We live in a country where sports have become a top priority. The NFL, MLB and NBA are all billion dollar industries. Young folks, barely out of the womb, are participating in community leagues, YMCA sports, travel teams public school teams and private club organizations. Every parent hopes (even for just a moment) that their child might be recognized and given a scholarship. However, most college recruiters are not even looking at public schools or even at club sports to find their new recruits. Instead, high schools, specializing in a particular sport, are becoming increasingly popular and families are relocating to get their children into these schools.

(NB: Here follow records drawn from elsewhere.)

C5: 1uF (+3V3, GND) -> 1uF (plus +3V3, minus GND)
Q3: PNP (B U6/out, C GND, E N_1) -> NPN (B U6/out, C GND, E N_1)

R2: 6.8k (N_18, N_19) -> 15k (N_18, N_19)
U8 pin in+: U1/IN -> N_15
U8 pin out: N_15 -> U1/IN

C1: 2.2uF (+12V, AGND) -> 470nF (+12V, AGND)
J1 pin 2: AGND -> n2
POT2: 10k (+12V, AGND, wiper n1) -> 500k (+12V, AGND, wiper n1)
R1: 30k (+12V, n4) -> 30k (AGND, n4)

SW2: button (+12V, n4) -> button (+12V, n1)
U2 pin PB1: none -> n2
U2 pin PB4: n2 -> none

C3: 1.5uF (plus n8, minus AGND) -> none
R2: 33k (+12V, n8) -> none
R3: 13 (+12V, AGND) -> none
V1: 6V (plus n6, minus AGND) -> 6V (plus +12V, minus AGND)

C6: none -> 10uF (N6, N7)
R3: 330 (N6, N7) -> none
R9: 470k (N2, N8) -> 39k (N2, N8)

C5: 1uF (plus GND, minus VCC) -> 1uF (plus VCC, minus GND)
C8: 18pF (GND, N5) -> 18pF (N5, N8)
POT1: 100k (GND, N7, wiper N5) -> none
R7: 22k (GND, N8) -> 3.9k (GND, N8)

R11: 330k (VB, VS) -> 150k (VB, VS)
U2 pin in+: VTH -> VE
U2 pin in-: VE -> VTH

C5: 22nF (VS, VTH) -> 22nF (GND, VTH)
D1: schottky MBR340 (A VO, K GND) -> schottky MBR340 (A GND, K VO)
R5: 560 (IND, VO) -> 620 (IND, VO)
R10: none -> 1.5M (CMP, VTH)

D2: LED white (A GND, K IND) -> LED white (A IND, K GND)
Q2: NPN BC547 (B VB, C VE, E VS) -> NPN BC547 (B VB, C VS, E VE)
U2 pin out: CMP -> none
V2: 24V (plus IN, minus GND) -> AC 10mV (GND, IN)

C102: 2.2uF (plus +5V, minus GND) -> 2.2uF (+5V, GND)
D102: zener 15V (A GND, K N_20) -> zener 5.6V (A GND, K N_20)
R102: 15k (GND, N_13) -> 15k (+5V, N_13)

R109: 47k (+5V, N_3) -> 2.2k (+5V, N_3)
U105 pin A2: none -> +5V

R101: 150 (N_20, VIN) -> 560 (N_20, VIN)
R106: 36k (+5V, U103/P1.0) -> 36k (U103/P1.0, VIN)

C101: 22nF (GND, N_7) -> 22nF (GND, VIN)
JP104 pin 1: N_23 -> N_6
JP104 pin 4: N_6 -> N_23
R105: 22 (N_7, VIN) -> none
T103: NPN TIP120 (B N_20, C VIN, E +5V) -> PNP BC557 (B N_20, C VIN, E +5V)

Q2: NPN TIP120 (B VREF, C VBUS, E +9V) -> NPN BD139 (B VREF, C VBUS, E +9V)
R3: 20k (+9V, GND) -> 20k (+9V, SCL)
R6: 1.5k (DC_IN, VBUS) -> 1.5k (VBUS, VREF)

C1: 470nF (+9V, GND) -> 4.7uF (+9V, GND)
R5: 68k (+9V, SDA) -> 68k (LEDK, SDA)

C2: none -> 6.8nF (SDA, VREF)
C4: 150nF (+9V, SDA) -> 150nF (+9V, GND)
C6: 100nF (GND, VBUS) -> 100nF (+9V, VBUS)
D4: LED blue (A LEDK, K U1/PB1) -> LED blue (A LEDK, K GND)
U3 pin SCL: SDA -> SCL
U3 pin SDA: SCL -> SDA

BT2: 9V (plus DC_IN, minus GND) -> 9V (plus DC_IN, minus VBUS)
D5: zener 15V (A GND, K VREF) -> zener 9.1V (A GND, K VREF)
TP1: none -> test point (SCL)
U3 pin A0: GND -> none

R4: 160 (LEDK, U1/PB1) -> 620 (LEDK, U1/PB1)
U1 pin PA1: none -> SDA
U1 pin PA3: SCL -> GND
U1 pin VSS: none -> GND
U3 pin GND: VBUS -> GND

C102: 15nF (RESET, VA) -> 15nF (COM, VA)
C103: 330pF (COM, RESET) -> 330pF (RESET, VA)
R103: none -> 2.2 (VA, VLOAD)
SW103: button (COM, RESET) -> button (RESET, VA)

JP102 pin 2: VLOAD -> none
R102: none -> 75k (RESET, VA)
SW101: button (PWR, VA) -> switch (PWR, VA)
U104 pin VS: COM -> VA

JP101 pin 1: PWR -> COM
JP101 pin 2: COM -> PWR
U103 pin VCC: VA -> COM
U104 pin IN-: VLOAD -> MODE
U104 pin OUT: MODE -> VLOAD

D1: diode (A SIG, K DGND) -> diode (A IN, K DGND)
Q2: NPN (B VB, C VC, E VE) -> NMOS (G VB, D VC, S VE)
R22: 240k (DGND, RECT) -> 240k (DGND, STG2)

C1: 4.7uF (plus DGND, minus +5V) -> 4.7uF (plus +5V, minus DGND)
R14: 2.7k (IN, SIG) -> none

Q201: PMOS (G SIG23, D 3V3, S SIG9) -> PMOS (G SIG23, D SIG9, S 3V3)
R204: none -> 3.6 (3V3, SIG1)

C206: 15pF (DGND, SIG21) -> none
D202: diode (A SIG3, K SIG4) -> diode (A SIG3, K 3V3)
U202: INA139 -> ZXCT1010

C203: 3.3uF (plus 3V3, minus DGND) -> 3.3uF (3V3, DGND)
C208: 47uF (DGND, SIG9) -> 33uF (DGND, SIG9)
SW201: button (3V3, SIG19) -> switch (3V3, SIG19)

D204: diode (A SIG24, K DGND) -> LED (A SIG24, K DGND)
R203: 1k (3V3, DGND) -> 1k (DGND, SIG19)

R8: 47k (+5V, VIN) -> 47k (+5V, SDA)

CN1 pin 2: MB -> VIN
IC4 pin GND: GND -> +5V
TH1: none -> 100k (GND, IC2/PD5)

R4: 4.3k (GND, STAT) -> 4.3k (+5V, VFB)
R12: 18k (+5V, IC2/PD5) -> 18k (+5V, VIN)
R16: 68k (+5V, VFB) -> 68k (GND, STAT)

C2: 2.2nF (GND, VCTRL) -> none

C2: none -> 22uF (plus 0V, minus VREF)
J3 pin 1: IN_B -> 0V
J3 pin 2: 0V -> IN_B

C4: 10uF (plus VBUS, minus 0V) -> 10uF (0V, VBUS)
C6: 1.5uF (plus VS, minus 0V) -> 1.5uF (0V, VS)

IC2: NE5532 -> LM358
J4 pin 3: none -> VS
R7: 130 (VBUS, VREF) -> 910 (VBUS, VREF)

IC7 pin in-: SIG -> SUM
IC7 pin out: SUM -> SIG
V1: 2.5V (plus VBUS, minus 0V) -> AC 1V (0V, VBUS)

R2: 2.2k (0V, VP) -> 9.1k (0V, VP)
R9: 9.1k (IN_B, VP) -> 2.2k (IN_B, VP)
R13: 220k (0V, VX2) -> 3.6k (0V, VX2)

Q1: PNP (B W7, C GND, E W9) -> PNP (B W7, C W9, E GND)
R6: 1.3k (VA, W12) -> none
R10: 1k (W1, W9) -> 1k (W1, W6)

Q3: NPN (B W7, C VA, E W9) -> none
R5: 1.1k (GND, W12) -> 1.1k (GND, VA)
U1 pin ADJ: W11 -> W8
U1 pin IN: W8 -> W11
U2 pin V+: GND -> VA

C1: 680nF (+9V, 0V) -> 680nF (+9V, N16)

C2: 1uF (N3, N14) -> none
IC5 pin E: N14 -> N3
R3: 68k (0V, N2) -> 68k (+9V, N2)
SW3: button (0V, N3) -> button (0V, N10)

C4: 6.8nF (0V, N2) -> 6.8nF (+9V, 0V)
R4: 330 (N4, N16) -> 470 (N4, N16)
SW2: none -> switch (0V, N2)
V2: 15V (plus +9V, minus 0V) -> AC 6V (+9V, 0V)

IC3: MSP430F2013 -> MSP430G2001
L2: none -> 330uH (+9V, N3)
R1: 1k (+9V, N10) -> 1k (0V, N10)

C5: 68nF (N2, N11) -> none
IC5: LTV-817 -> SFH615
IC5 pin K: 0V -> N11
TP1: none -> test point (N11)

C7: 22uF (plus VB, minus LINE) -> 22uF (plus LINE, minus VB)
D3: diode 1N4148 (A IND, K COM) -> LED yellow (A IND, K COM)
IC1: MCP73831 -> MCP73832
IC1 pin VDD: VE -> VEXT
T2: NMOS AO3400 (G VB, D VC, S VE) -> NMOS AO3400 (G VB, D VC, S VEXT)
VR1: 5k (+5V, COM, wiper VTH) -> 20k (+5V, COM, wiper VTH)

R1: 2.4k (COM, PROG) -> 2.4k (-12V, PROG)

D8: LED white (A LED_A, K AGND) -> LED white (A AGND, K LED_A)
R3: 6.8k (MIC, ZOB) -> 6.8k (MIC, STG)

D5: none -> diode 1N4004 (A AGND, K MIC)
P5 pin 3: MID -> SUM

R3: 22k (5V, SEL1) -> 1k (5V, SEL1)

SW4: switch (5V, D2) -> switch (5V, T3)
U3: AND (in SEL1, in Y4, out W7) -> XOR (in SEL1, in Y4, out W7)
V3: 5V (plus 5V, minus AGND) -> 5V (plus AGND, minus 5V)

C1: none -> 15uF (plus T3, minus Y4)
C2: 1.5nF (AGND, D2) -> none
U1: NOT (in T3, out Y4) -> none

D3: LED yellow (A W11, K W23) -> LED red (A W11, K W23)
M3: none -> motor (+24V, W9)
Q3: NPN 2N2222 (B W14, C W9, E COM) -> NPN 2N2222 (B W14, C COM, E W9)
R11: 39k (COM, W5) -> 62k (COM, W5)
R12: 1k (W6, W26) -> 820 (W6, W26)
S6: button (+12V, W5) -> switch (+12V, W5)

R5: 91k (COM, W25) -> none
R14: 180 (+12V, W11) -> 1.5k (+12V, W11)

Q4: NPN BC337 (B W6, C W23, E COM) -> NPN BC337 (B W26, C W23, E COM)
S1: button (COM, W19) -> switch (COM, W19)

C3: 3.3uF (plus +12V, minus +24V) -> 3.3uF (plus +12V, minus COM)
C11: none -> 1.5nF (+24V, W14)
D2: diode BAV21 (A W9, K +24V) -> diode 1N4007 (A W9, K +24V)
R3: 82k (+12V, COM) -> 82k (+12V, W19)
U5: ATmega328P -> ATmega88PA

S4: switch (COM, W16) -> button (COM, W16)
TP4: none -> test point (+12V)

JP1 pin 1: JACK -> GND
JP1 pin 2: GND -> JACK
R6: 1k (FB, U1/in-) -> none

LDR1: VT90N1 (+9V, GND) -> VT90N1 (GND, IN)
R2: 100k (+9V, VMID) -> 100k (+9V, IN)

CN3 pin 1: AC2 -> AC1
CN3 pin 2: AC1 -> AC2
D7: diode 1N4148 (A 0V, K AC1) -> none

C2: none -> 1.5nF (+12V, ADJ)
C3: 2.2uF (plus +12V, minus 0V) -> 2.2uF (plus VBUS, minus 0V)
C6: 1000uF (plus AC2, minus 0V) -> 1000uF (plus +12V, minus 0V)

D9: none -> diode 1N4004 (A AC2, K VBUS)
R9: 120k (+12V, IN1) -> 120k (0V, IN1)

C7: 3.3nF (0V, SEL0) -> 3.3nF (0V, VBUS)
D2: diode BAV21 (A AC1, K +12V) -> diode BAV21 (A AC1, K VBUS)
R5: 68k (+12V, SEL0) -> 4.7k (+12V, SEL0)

And homeschoolers are not immune to the sports industry. State education departments are being challenged to allow homeschool students to play on public school teams. That is a different discussion and different blog, but many homeschool parents who don’t want their children in public school classrooms realize that playing on public school teams is not going to be a positive experience either.
So in an effort to provide sports opportunities for homeschooled students, basketball, football and other sports teams are springing up exclusively for homeschooled students. While some are purely recreational, most are becoming increasingly competitive. That means more practices, more games and more tournaments. Parents can be on the road four or five nights a week since students can’t practice after school and be picked up later. The basketball season lasts from the end of November through early March and can be taxing on parents, especially those parents trying to make sure that their children are well educated. Co-ops become difficult, on-line classes become challenging and local community college classes can be compromised because of the practicing and games.
So, what is a family to do? Our family has done over 15 years of sports. We have been a gymnastics family, did the football thing for a year and have settled into being a basketball family. If I had it to do all over again, my children would not play sports OR we would just do community sports. WHY? Let me explain.
First, now that we are on the other side, we realize that we were poor nutritionists during this time of traveling. Fast food, quick sandwiches, and ‘eating on the run’ took us away from those regular family dinners where we would talk, recount our day and regroup. My husband and I are usually the only ones around the table today, since our children are grown and all work or are involved in activities. But that time came A LOT sooner because of sports. This ‘eating on the run’ also took a toll on our family budget. We would spend $100-$150 in fast food each month when we were doing sports. I’d like to say I’m better at this now, but I do try to plan a little more these days.
Second, I have continual knee and back problems that are worsened when I drive a lot. While I don’t have an official diagnosis, I just know that these problems escalate when I am in the car for an hour or two each day. Playtime, recreational time and just outdoor fresh air were traded for being in the car with artificial air and comfy bucket seats. My kids have also inherited some life-long conditions due to injuries on the court or in the gym.
Third, the homework suffered. My kids would rush through work or maybe not get it done at all. I wished for teachers that would give less during basketball season, but that wasn’t going to happen. One day I realized I had a problem when I became angry at the teacher for assigning work. Hmmmm….
Fourth, we spent WAY too much money on sports. My daughter’s competitive gymnastics lasted six years and we could have paid for a couple years of college with that money. We hoped that maybe she could get a scholarship, but she quit after 8th grade and was nowhere near the level she needed to be for college. Scholarships are few and far between.
And finally, with 3 children in or through college, we have come to realize that while sports scholarships are rare, academic scholarships are not. All of my children did well in school and went on to college, well prepared to study and learn. You see, we had PUSHED them. We didn’t give in and made them do the work, even if I wanted to curse at the teacher for giving extra. And, in the end, they knew how to study, they knew how to manage their time, and they knew how to talk to their teachers, asking questions and clarifying the homework. They excelled and made excellent grades and that is when the scholarships came. My oldest son had about 35% of his senior year covered by scholarships.
I’m not trying to be a ‘Debbie Downer’ and discourage parents from sports. Kids need that outlet, but perhaps community sports may be a better idea. Practices are limited to your local school and games are minimal each week. Or consider the YMCA for their participating leagues. And, if you do decide on a homeschool or more competitive league, consider the following:
Sports and sports teams are not going away. But, if we can learn to manage the load, we can save our sanity.